The Lincoln Institute of Land Policy spent two years looking at smart growth policies in a number of states to see how well they've achieved their goals. Gregory K. Ingram, President of the Institute, explains the results.
Attempts to manage development and implement smart growth policies have been through several phases since the early 1970s. But given the looming pressures to reduce greenhouse gas emissions, reduce the use of fossil fuels, and provide affordable housing in the years ahead, a new generation of smart growth policies will soon be upon us.
California, with its climate change legislation, is forging a new approach with special attention to regional planning and to marrying land use and transportation policies. The Obama administration has vowed to pay more attention to cities and metropolitan regions, as the reauthorization of federal transportation spending gets underway. A climate bill in the works includes mandates for states to meet emissions reduction targets, in part by way of land use, green building, and transit.
With this future in mind, it's an appropriate time to ask the question: how have smart growth policies fared thus far? Have they had an impact? Today's policymakers could surely learn from the successes and pitfalls of the recent past.
Two years ago, the Lincoln Institute of Land Policy began to gather 21 leading researchers to analyze the empirical evidence on smart growth, choosing four states – Florida, Maryland, New Jersey and Oregon – that all declared formal statewide smart growth programs through legislation, executive order, and otherwise. Using the 10 Principles of Smart Growth as a reference, this group addressed five important smart growth policy objectives: promoting compact human settlement, protecting undeveloped land, providing a variety of transportation options, maintaining affordable housing, and achieving positive fiscal impacts. Though smart growth policies have been around, in the case of Oregon, for nearly four decades, this kind of comprehensive, objective-based evaluation had never been done.

The Results
What we found was somewhat sobering. No state was able to make gains in all five performance measures. Success was more limited and reflected each state's areas of high priority. Maryland was successful in protecting natural resources through its land preservation programs and state funding for the purchase of farmland conservation easements. New Jersey's affordable housing policies that responded to state supreme court decisions slowed house price escalation and encouraged rental and multifamily housing production.
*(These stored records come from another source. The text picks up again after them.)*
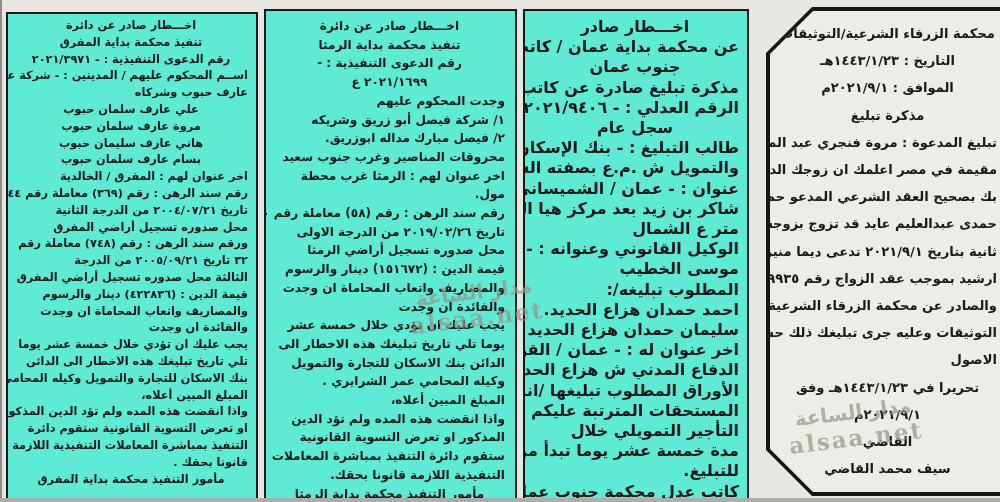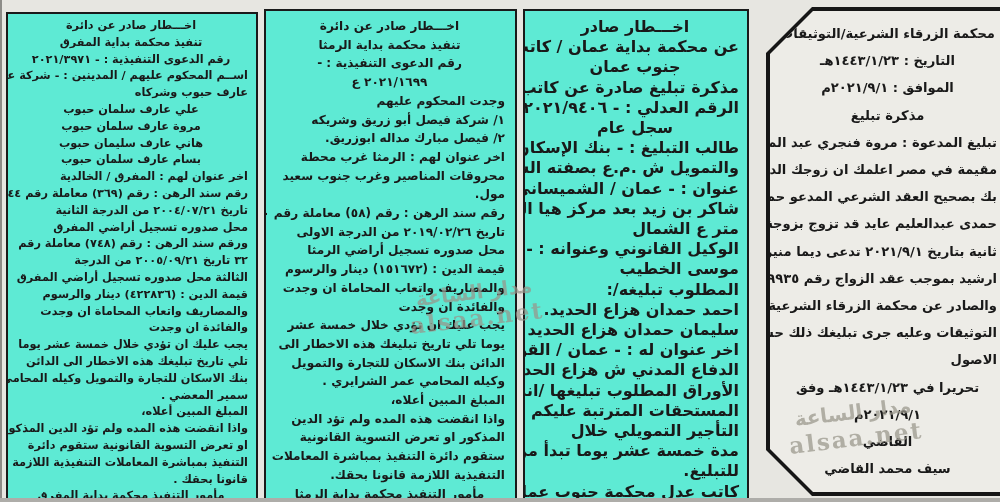--- a/index.html
+++ b/index.html
@@ -96,8 +96,8 @@
     <div class="line">وجدت المحكوم عليهم</div>
     <div class="line">١/ شركة فيصل أبو زريق وشريكه</div>
     <div class="line">٢/ فيصل مبارك مداله ابوزريق.</div>
+    <div class="line">محروقات المناصير وغرب جنوب سعيد</div>
     <div class="line">اخر عنوان لهم : الرمثا غرب محطة</div>
-    <div class="line">محروقات المناصير وغرب جنوب سعيد</div>
     <div class="line">مول.</div>
     <div class="line">رقم سند الرهن : رقم (٥٨) معاملة رقم ٢٠</div>
     <div class="line">تاريخ ٢٠١٩/٠٢/٢٦ من الدرجة الاولى</div>

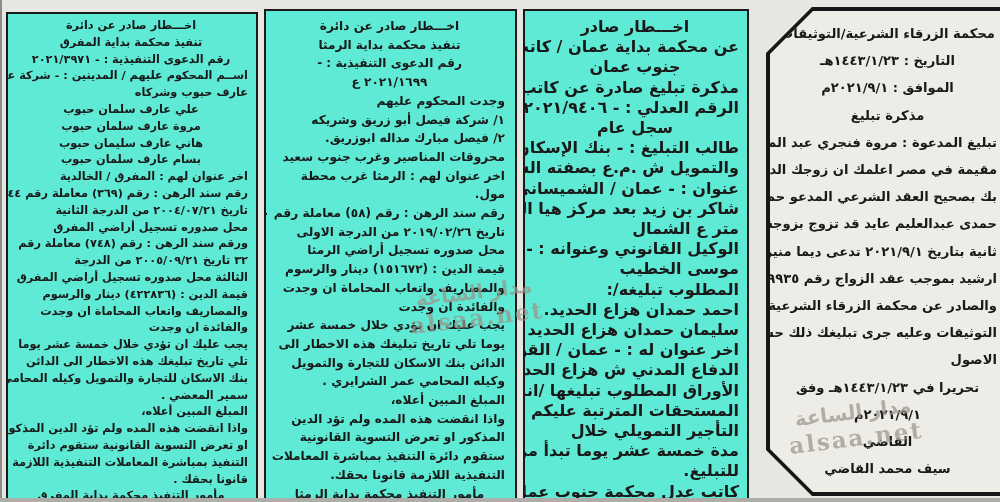--- a/index.html
+++ b/index.html
@@ -79,7 +79,6 @@
     <div class="line">يجب عليك ان تؤدي خلال خمسة عشر يوما</div>
     <div class="line">تلي تاريخ تبليغك هذه الاخطار الى الدائن</div>
     <div class="line">بنك الاسكان للتجارة والتمويل وكيله المحامي</div>
-    <div class="line">سمير المعضي .</div>
     <div class="line">المبلغ المبين أعلاه،</div>
     <div class="line">واذا انقضت هذه المده ولم تؤد الدين المذكور</div>
     <div class="line">او تعرض التسوية القانونية ستقوم دائرة</div>

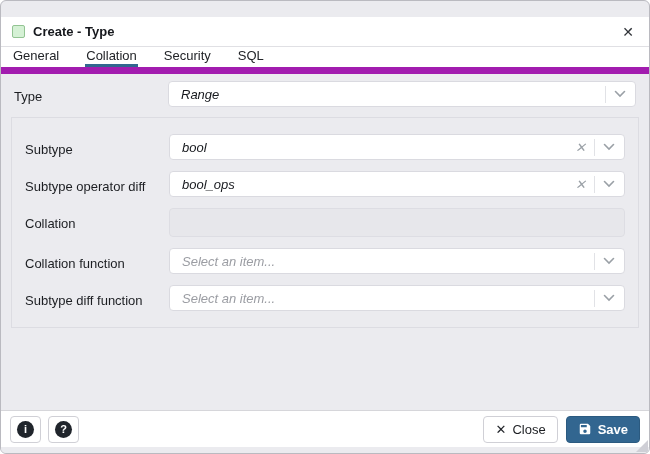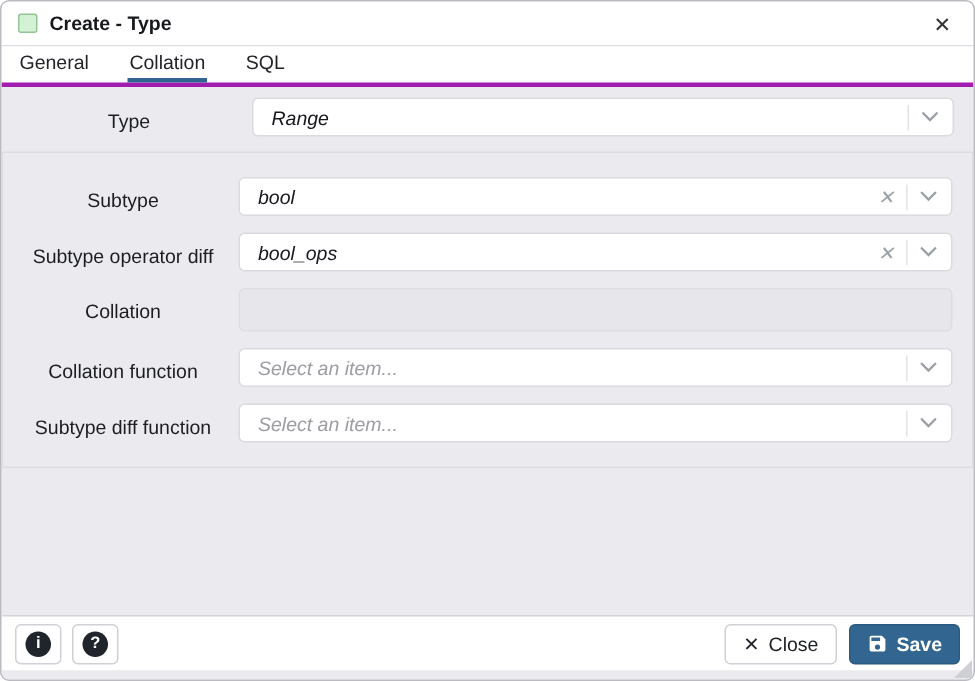--- a/index.html
+++ b/index.html
@@ -22,7 +22,7 @@
     height: 30px; background: #fff;
     border-bottom: 1px solid #e0e0e4;
     display: flex; align-items: center;
-    padding: 0 12px 0 11px; flex: none;
+    padding: 0 12px 0 11px; flex: none; margin-top: 16px;
   }
   .type-icon {
     width: 13px; height: 13px;

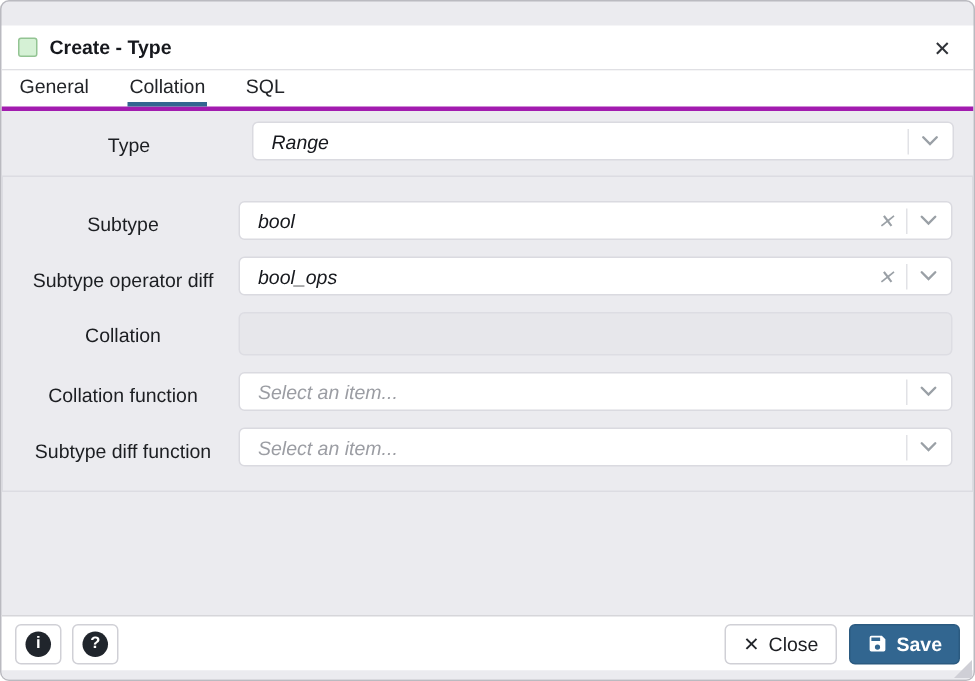--- a/index.html
+++ b/index.html
@@ -38,7 +38,7 @@
   
   .tabbar {
     height: 27px; background: #fff;
-    border-bottom: 3px solid #a21caf;
+    border-bottom: 7px solid #a21caf;
     display: flex; align-items: stretch;
     padding-left: 11px; gap: 25px; flex: none;
   }

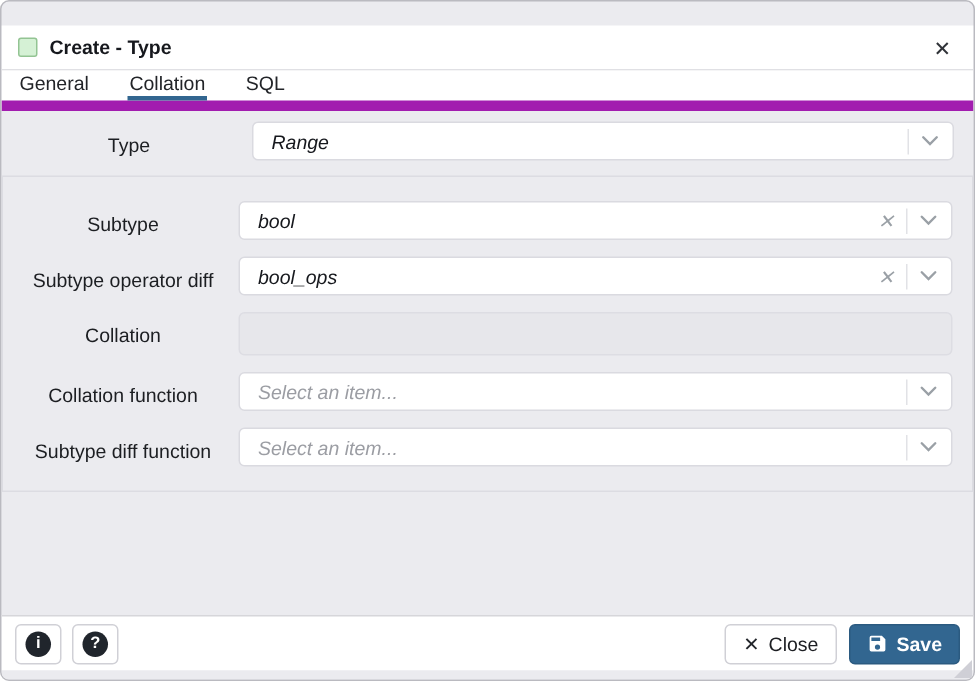--- a/index.html
+++ b/index.html
@@ -146,6 +146,7 @@
   <div class="tabbar">
     <button class="tab">General</button>
     <button class="tab active">Collation</button>
+    <button class="tab">Security</button>
     <button class="tab">SQL</button>
   </div>
 

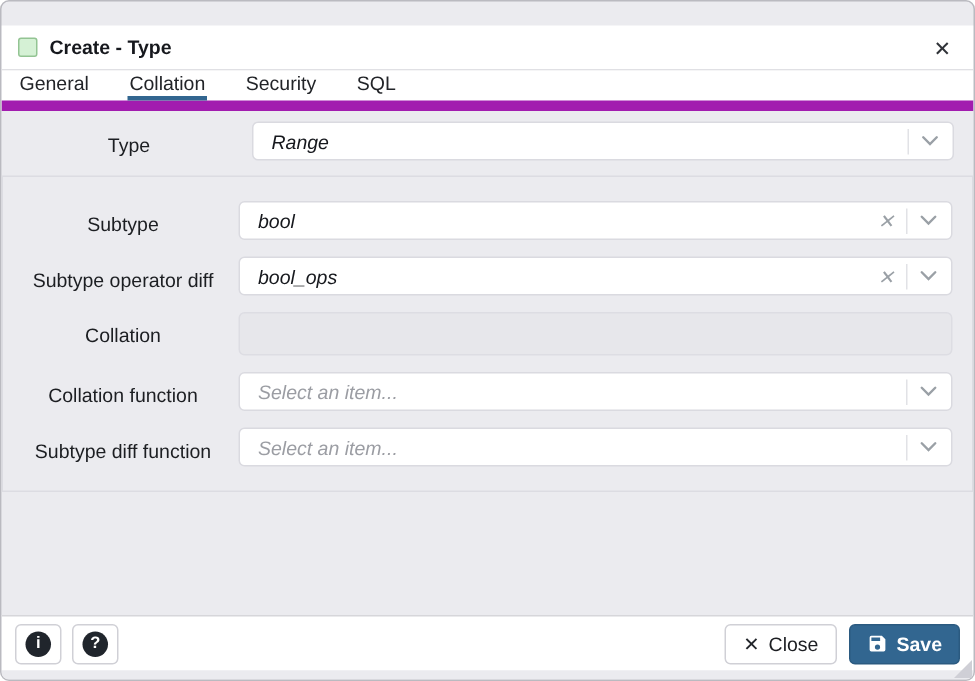--- a/index.html
+++ b/index.html
@@ -66,7 +66,6 @@
     font-size: 13px; color: #1c1e22;
     padding-top: 7px; line-height: 1.45;
     padding-right: 10px;
-    text-align: center;
   }
   .control {
     flex: 1; height: 26px;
Oregon's commitment to urban growth boundaries helped reduce development on farmland in the Willamette Valley and encouraged commuters to use transit, walk, or bike to work.
But both Oregon and Maryland did poorly in the area of affordable housing, for example, and Florida under-achieved on the objective of promoting compact urban growth.
Perhaps equally telling, performance in some of the four states we selected that had not declared a formal statewide smart growth program -- Colorado, Indiana, Texas, and Virginia – kept pace with the smart growth states in several areas. Colorado, with no statewide smart growth program, outperformed some states with such policies by supporting local government actions to pursue effective land use planning within a regional context.
What does all this tell us? One message is clear: smart growth is doable – this study provides evidence that smart growth outcomes can be achieved – but it's a real challenge. It requires energy and commitment and focus. Even with a lot of inputs, it's hard to move the needle. States need to attend to multiple objectives-land development, housing affordability, transport, and land preservation-all at the same time.
Smart Growth Policies: An Evaluation of Programs and Outcomes recommends that policy makers must articulate the means of achieving smart growth objectives and specify implementation mechanisms rather than just declare objectives. States should use a variety of regulatory controls, market incentives, and institutional policies coordinated at the regional scale, and must take account of interactions among policies and coordination across relevant agencies.
The report also concludes that the successful implementation of smart growth programs requires a credible and persistent commitment from different levels of government. In addition, improvements in measurement and collection of data, particularly related to environmental quality and public finance, are needed to better monitor program performance, and more evidence is needed about the nature of interactions among smart growth policies-particularly those related to land use, transportation, and housing affordability.
The study is an objective-based evaluation using data from the US Census, Census of Governments, Natural Resources Inventory, and other sources. The evaluation concentrates primarily on statewide performance from 1990 to the early 2000s – in part because consistent and comparable data were available. But by looking back, we also can inform the future because many smart growth objectives are precisely the outcomes posited to address today's high energy costs, historic housing market volatility, and increasing pressures to reduce greenhouse gas emissions.
Does smart growth measure up? Not across the board. Going forward, special attention in policy design and implementation – as well as committed political leadership – will be needed for the new generation of smart growth to have a chance at achieving important policy goals.